| EXERCISE INPUTS |
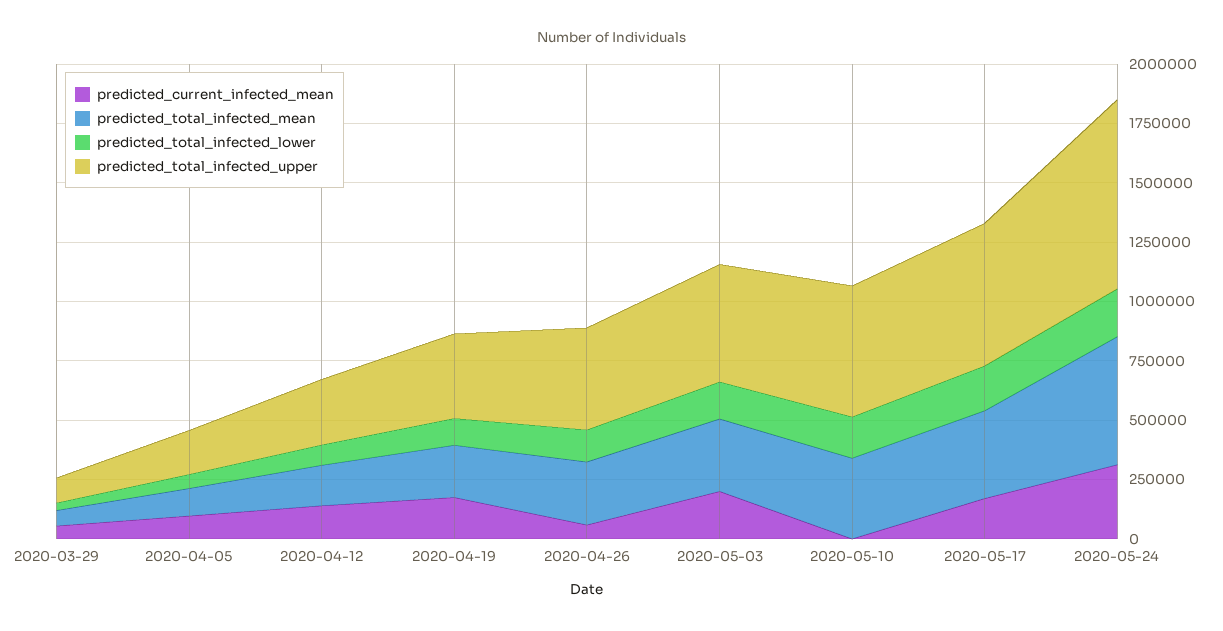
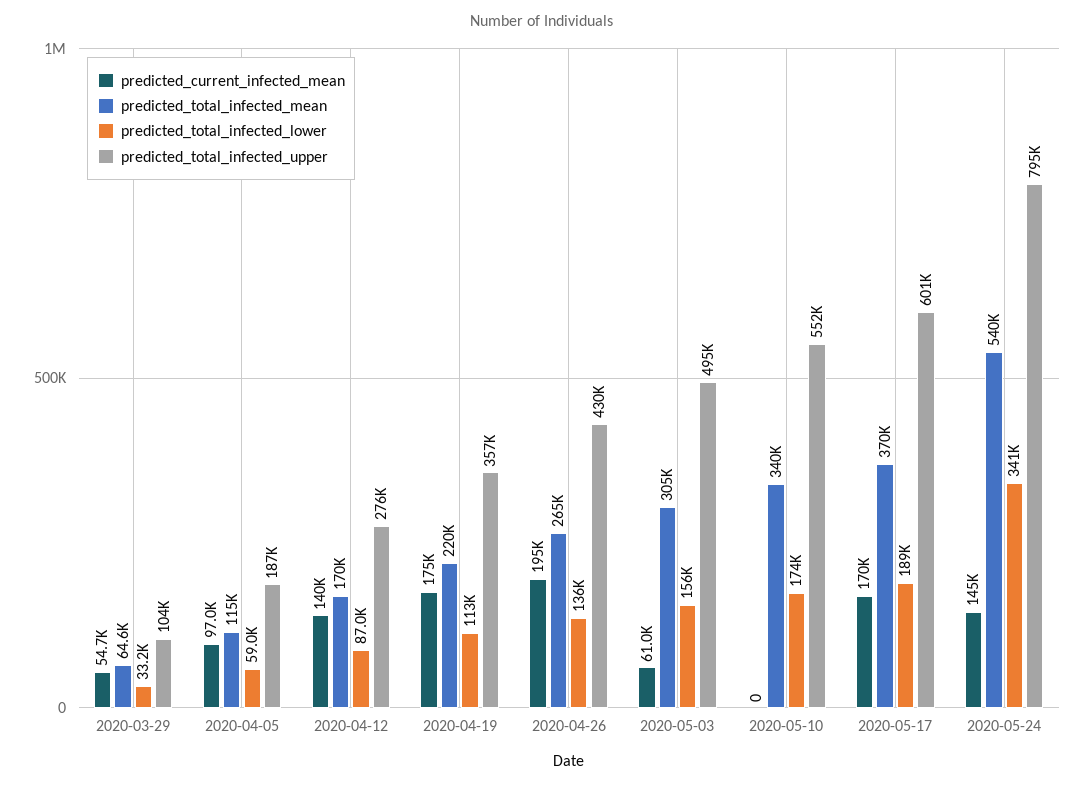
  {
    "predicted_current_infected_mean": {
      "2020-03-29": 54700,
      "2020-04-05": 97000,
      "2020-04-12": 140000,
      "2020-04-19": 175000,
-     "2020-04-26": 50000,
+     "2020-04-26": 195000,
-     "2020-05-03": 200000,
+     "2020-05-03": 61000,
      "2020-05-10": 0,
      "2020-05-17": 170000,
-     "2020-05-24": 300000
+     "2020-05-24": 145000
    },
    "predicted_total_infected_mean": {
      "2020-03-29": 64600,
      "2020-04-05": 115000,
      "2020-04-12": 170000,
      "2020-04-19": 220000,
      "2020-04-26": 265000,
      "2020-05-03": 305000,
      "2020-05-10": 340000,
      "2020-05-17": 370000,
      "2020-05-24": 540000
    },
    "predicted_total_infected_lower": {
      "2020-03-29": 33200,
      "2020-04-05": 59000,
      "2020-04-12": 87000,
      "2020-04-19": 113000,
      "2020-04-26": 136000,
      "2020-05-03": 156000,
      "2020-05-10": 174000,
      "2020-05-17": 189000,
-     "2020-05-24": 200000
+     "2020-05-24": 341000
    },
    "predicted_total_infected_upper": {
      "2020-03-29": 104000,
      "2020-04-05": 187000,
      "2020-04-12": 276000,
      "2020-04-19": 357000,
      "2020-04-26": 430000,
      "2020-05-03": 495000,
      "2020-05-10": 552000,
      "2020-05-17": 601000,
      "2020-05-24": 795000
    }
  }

| DESCRIPTION OF THE TASK |
Give the listing above again word for word, without its pictures.

| WORKED SOLUTION |
  {
    "predicted_current_infected_mean": {
      "2020-03-29": 54700,
      "2020-04-05": 97000,
      "2020-04-12": 140000,
      "2020-04-19": 175000,
-     "2020-04-26": 50000,
+     "2020-04-26": 195000,
-     "2020-05-03": 200000,
+     "2020-05-03": 61000,
      "2020-05-10": 0,
      "2020-05-17": 170000,
-     "2020-05-24": 300000
+     "2020-05-24": 145000
    },
    "predicted_total_infected_mean": {
      "2020-03-29": 64600,
      "2020-04-05": 115000,
      "2020-04-12": 170000,
      "2020-04-19": 220000,
      "2020-04-26": 265000,
      "2020-05-03": 305000,
      "2020-05-10": 340000,
      "2020-05-17": 370000,
      "2020-05-24": 540000
    },
    "predicted_total_infected_lower": {
      "2020-03-29": 33200,
      "2020-04-05": 59000,
      "2020-04-12": 87000,
      "2020-04-19": 113000,
      "2020-04-26": 136000,
      "2020-05-03": 156000,
      "2020-05-10": 174000,
      "2020-05-17": 189000,
-     "2020-05-24": 200000
+     "2020-05-24": 341000
    },
    "predicted_total_infected_upper": {
      "2020-03-29": 104000,
      "2020-04-05": 187000,
      "2020-04-12": 276000,
      "2020-04-19": 357000,
      "2020-04-26": 430000,
      "2020-05-03": 495000,
      "2020-05-10": 552000,
      "2020-05-17": 601000,
      "2020-05-24": 795000
    }
  }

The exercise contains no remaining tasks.